Point and Shoot Sales Stagnate; DSLR Stays Strong
by Brian Watkins
Boy would I not want to be a manufacturer in the point and shoot camera space these days. It’s similar to the way Garmin GPS sales have taken a hit because, let’s face it, most smartphones do as good a job (or better) at navigating. And what’s more, relying on your smartphone to navigate doesn’t require you to lug around a secondary device and keep it charged or plugged in, nor does it require having to remember to update its maps software.
There was a time when taking pictures with your phone was something of a novelty.
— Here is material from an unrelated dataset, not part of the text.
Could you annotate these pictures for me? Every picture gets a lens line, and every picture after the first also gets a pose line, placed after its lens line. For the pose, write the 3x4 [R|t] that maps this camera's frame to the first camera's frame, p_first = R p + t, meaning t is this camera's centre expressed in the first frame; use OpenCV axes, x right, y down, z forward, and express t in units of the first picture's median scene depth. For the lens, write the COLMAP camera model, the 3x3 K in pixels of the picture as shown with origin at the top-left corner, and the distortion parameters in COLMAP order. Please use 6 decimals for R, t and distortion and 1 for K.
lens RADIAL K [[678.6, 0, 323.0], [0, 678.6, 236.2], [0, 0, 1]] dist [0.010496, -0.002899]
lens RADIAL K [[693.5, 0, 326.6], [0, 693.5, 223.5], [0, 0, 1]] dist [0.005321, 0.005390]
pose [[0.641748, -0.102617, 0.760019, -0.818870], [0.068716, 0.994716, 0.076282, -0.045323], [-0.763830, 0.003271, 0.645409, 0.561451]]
You’d do it because it was there and handy, but the photos were pretty lousy. Fast forward a decade and the software behind most camera apps has given your standard point and shoot camera a run for its money.
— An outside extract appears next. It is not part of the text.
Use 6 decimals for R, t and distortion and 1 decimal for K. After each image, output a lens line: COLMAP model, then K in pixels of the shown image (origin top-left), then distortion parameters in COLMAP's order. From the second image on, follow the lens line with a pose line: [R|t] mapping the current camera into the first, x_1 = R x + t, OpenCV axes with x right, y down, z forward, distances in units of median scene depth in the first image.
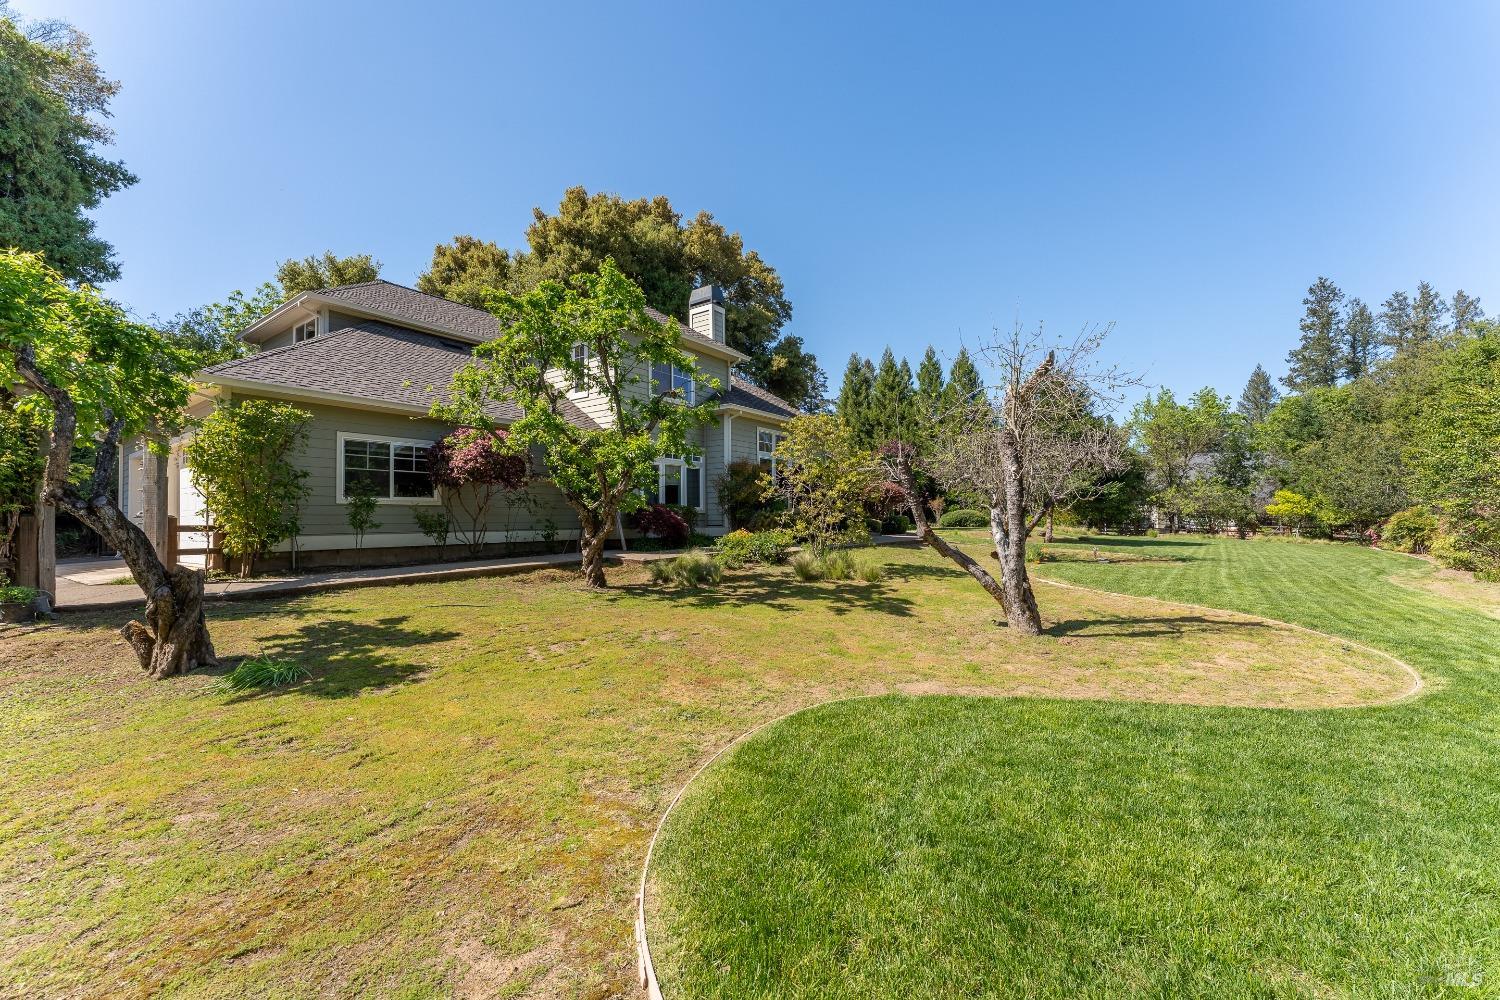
lens RADIAL K [[610.3, 0, 753.0], [0, 610.3, 502.3], [0, 0, 1]] dist [0.002936, -0.000875]
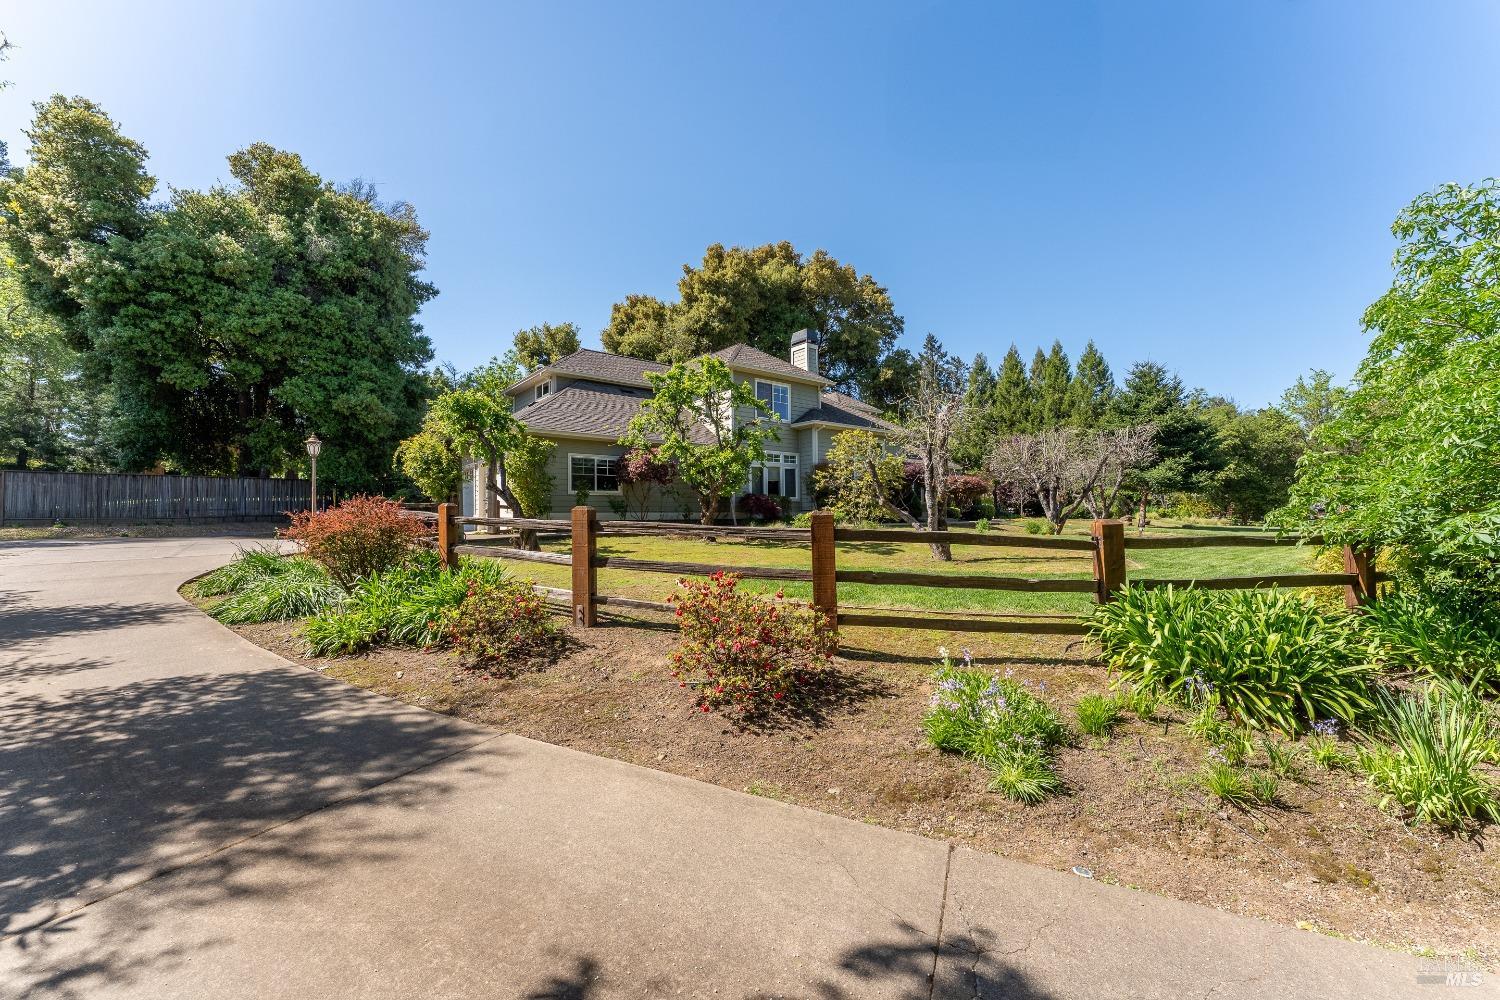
lens RADIAL K [[610.3, 0, 747.8], [0, 610.3, 500.4], [0, 0, 1]] dist [0.002936, -0.000875]
pose [[0.966925, -0.012512, -0.254755, 0.109195], [0.011598, 0.999920, -0.005087, 0.014616], [0.254798, 0.001964, 0.966992, -0.235979]]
The last point and shoot I bought was a Nikon Coolpix, which I’d selected for its slim profile and good reviews. It wasn’t a bad camera, but I quickly noticed that its pictures weren’t any clearer than those I could take with my Galaxy Note 5. In fact, my Note seemed to perform better in lower light conditions. What’s more, the HD video on my Note was significantly better than any video the Coolpix could record. The Coolpix’s video, by comparison, was grainy and didn’t capture contrast well.
So I found myself in that moment where I’m carrying around this small camera on hikes, having to remember to charge the batteries before expeditions, and then know that I’m getting inferior video. In the absence of a serious DSLR which is not always practical for casual hikes, why couldn’t I just use my phone? And so I did and have never looked back. The lack of optical zoom is a drawback less often than I’d assumed for casual shots.
I need to stop there and point out that none of this is to say that smartphones are the future of digital photography. There’s a reason, after all, that DSLR sales have remained steady over the years even when point and shoot cameras have become superfluous. Smartphones do not have the lens quality or size, internal mechanics, nor zoom capabilities of a DSLR. When you compare professional shots with something captured on a smartphone, there’s a clear difference in both clarity and color balance (for starters).
However, the degree of quality that is “good enough” for the casual user to snap shots at birthday parties etc. is a place flagship smartphones have reached rather well. The auto focus function handles most of the heavy lifting as lighting and focusing goes, but there are some challenges with automation. To any aspiring photo enthusiast (or “prosumer”) I’d recommend using even an entry level DSLR for material you take seriously. “Auto” settings do a decent job for cameras that need it, particularly smartphones and point and shoots. But the amount of control you have with a DSLR, paired with superior internals, invariably make for eye-catching shots in the hands of a competent user.
Point and shoot cameras might have wi-fi capabilities now, with options to share photos to social channels and geo-tag. But that’s simply old tech playing catch up to be more like a smartphone to justify its existence. For cameras less than $300, what you already have in your pocket is probably just as good. And if you’re spending more than $300 on a camera anyway, you’d probably be better served to budget for an affordable DSLR and skip the higher end point and shoots altogether.